#### DOCUMENT TEXT ####

The Washington Post, it was revealed last week, recently offered corporate sponsors—for a hefty fee—the opportunity to meet privately with key reporters, along with Congressional leaders and Obama administration officials. The meetings were to be held over dinner in the “relaxed setting” of Post publisher Katharine Weymouth’s Washington home.

A good deal of nonsense is now being aired to the effect that the Post “crossed the lines” and “violated journalistic ethics” in this incident. No, the Post’s chief offense—which has caused its management a good deal of embarrassment and generated strenuous, if unconvincing, efforts at damage control—is that the newspaper’s offer to sell its reporting staff to corporate bidders effectively sums up the relations that exist between the media, big business and the state. This is America’s “free press.”

The Post sent out a flier, whose contents were revealed by Politico.com, to a healthcare lobbyist inviting him to an exclusive “salon” July 21 at Weymouth’s house. The asking price from a corporate sponsor for a single gathering was $25,000 (the newspaper hoped to have two sponsors each session), with “annual series sponsorship of 11 Salons offered at $250,000.”

####

WRITTEN TASK A: From the piece on the Washington Post, list everyone whom corporate sponsors were offered the chance to meet privately.

#### PROVIDED RECORDS ####

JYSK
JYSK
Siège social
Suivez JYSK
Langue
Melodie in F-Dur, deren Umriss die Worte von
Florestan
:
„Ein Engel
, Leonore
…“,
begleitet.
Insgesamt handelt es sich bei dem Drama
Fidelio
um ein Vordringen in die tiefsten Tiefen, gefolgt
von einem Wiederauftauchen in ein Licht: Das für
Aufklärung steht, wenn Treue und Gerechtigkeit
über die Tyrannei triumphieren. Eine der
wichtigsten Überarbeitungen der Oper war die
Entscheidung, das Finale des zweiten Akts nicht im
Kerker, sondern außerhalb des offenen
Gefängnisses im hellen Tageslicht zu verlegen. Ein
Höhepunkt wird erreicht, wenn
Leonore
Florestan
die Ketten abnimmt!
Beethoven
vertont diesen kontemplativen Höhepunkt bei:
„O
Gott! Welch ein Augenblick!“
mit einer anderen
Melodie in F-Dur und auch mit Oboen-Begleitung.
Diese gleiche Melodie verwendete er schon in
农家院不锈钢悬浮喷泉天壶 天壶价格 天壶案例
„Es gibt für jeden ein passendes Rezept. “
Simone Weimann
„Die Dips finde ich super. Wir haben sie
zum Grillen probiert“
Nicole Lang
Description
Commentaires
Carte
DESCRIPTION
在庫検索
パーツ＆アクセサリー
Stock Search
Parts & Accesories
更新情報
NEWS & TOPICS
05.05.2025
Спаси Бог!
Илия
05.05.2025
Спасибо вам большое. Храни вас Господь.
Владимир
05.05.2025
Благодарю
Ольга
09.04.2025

####

WRITTEN TASK B: Copy the records word for word, starting at their first line and stopping after the line that contains "um ein Vordringen".

ANSWER BOX A:
- Key reporters
- Congressional leaders
- Obama administration officials

ANSWER BOX B:
JYSK
JYSK
Siège social
Suivez JYSK
Langue
Melodie in F-Dur, deren Umriss die Worte von
Florestan
:
„Ein Engel
, Leonore
…“,
begleitet.
Insgesamt handelt es sich bei dem Drama
Fidelio
um ein Vordringen in die tiefsten Tiefen, gefolgt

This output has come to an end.